- REQUIREMENT: The entries that follow include a run beginning at the line with "pinky mcp: (667, 655)" and ending at the line with "pinky dip: (632, 685)"; restate that run word for word and leave the rest out.

- RECORDS FOR THIS EXERCISE:

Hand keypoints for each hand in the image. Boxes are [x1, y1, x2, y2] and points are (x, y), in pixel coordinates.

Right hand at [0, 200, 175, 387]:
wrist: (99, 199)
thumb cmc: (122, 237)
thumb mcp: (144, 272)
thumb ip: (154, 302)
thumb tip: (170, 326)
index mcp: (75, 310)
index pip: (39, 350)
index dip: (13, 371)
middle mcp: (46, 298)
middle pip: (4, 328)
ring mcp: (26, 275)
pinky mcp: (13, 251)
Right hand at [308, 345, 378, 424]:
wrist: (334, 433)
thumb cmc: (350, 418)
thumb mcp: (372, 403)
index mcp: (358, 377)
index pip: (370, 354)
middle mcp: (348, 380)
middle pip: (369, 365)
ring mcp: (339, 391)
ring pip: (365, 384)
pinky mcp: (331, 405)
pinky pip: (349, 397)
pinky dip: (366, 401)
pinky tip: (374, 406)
--
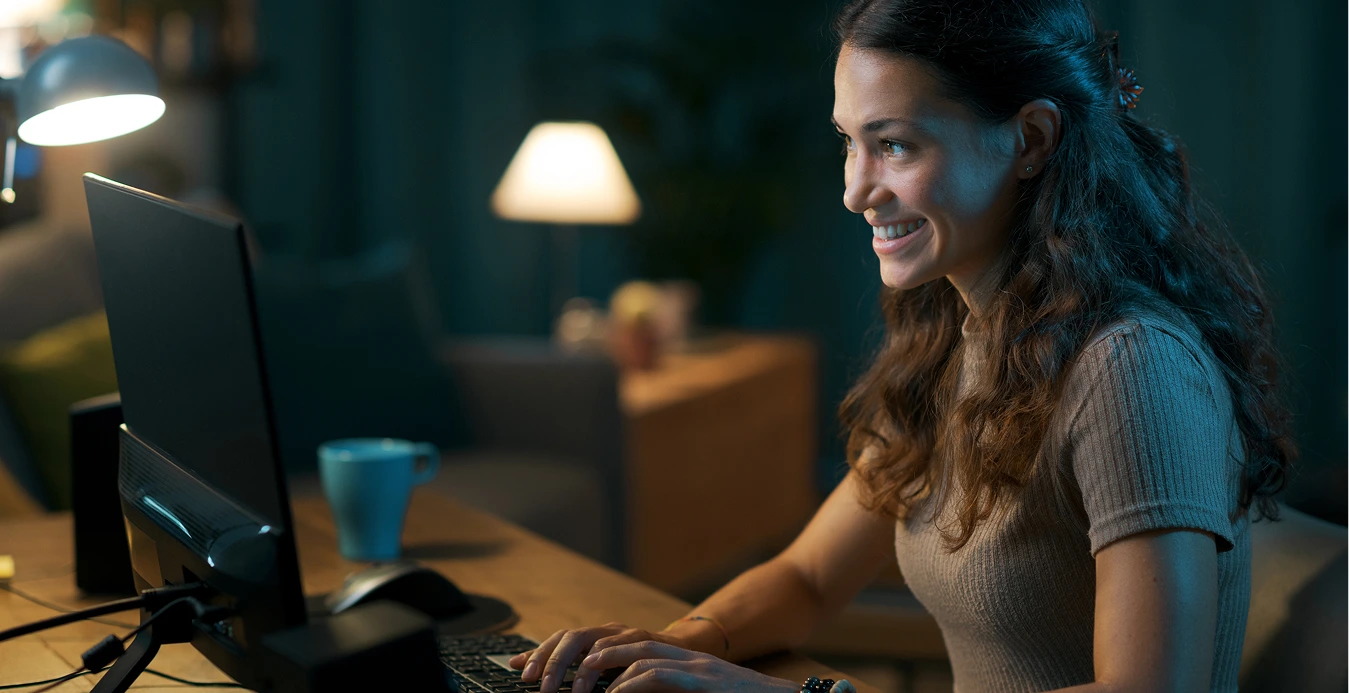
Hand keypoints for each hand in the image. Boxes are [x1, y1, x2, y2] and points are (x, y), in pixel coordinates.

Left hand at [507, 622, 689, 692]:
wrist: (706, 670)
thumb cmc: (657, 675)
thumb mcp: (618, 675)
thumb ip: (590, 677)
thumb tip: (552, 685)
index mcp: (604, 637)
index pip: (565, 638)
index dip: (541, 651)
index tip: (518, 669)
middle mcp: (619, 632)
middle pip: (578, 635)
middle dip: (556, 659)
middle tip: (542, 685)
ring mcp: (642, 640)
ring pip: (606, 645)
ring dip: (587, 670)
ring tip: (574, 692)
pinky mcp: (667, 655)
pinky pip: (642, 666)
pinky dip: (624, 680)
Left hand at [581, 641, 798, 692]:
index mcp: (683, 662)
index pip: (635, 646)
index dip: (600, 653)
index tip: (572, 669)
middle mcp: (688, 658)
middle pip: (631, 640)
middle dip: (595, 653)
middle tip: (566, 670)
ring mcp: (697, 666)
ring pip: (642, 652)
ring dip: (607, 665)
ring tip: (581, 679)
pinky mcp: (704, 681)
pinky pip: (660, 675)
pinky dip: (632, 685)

- EXPECTED OUTPUT:
pinky mcp: (667, 655)
pinky pip: (642, 666)
pinky dip: (624, 680)
Left hand at [581, 641, 798, 692]:
index mcp: (683, 662)
index pip: (635, 646)
index dip: (600, 653)
index tip: (572, 669)
middle mcp: (688, 658)
middle pip: (631, 640)
middle dip: (595, 653)
middle tip: (566, 670)
ring mcp: (697, 666)
ring pip: (642, 652)
ring dip: (607, 665)
ring tip: (581, 679)
pinky mcp: (704, 681)
pinky pip: (660, 675)
pinky dip: (632, 685)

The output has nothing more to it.